PASSAGE PROVIDED:
++++++++++

Ancient Grain Flour

Western Foods offer a vast array of ancient grain flours ranging from quinoa to amaranth. Ancient grains are an excellent source of vitamins, essential proteins, minerals and dietary fiber. In addition to being nutritious, ancient grains enhance texture, flavor and provide functionality in a variety of food applications.


Ancient Grain Flours


Millet is an ancient seed, originally hailing from Africa and northern China. It has been cultivated in East Asia for the last 10,000 years. Millet is naturally gluten-free, the least allergenic grain and is easy to digest. It’s also rich in iron, B vitamins and calcium. Creamy in color and resembling a pale mustard seed, millet cooks quickly and has a mild, nutty, corn flavor.

Applications: Millet is so versatile; it can be used in main dishes and desserts. It has a delicate nutty flavor and a texture that can be crunchy or soft.


Amaranth was a staple food of the Aztecs, domesticated between 6,000 and 8,000 years ago. It’s a small and tender seed with a delicate, crunchy pop and distinctive peppery, herbal and nutty flavor. It’s high in protein and contains more than three times the average amount of calcium. It’s also high in iron, magnesium, phosphorus, and potassium while being the only grain documented to contain vitamin C.

Applications: Popular in cereals, breads, muffins, crackers and pancakes. It can be used as an exceptional thickener for sauces, soups, stews, and even jellies.


Quinoa originated in the Andes and was domesticated 3,000 to 4,000 years ago for human consumption in Peru and Bolivia. Quinoa is gluten-free, high in protein and one of the few plant foods that contain all nine essential amino acids. It’s also high in fiber, magnesium, B vitamins, iron, potassium, calcium, phosphorus, vitamin E and various beneficial antioxidants.

Applications: Quinoa looks similar to couscous and is as versatile as rice but with a richer, nuttier flavor.


Teff is believed to have originated in Ethiopia between 4,000 B.C. and 1,000 B.C. A grain the size of a poppy seed, teff is a high fiber food and a strong source of protein, iron and calcium. It’s known to naturally balance hormone levels, boost immunity, stimulate digestion and promote cardiovascular health. Teff has a sweet, nutty flavor similar to corn and comes in a variety of colors, from white and red to dark brown.

Applications: Traditionally used as a wheat flour alternative in cookies, breads and pancakes, because of its sticky consistency, it is also used as a binder to thicken sauces, soups and stews.


Sorghum is an ancient cereal grain and was collected 8,000 years ago in Southern Egypt. It was domesticated in Ethiopia and moved throughout all of Africa, where it remains an important cereal grain. It most probably arrived in the Americas with slave traders from Africa in the 19th century. It is high in antioxidants and contains minerals and a range of B vitamins. Sorghum has an edible hull so it is commonly eaten with all its outer layers, thereby retaining most of its nutrients.

Applications: Substitute for wheat flour in a variety of baked goods. Its neutral, sometimes sweet flavor and light color makes it easily adaptable to a variety of dishes. It improves the texture of foods.


Are Ancient Grains Healthier?

Ancient grains are certainly more nutritious than refined grain products (like white flour or refined crackers). But healthy whole grains need not be exotic. Common foods like brown rice, whole grain pasta, oatmeal, popcorn, and whole wheat bread offer the same whole grain goodness, and often at lower price points.

Many ancient grains thrive with lower levels of pesticides, fertilizers, and irrigation, making them an attractive choice to consumers who choose to shop with their carbon footprint in mind. However, the best way to ensure that you’re getting the full spectrum of nutrients available in nature is to eat a variety of different grain foods. After all, each whole grain has something different to offer (from the calcium in teff, to the soluble fiber in barley), making it impossible to play favorites.

++++++++++

EXTRACTED INFORMATION:
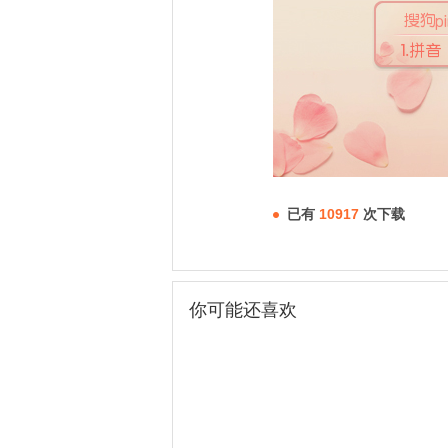
已有
10917
次下载
你可能还喜欢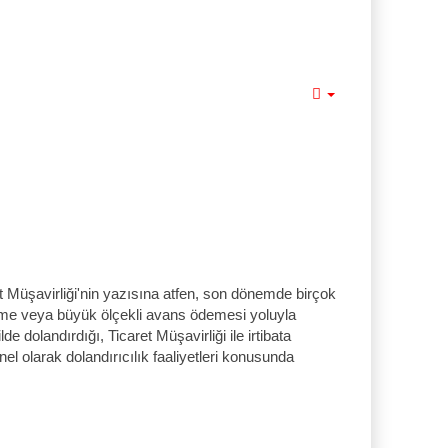
Empty
ret Müşavirliği'nin yazısına atfen, son dönemde birçok
deme veya büyük ölçekli avans ödemesi yoluyla
e dolandırdığı, Ticaret Müşavirliği ile irtibata
 olarak dolandırıcılık faaliyetleri konusunda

++++++++++

ACTIONS TO TAKE:
1. According to the ancient grain flour page, which grain is the only one documented to contain vitamin C?
2. Translate this sentence from the ancient grain flour page into Spanish: "Millet is naturally gluten-free, the least allergenic grain and is easy to digest."
3. List every grain on the ancient grain flour page that has its own "Applications:" paragraph.

SOLVED PROBLEMS:
1. Amaranth

2. El mijo es naturalmente libre de gluten, el grano menos alergénico y es fácil de digerir.

3. Millet, amaranth, quinoa, teff, sorghum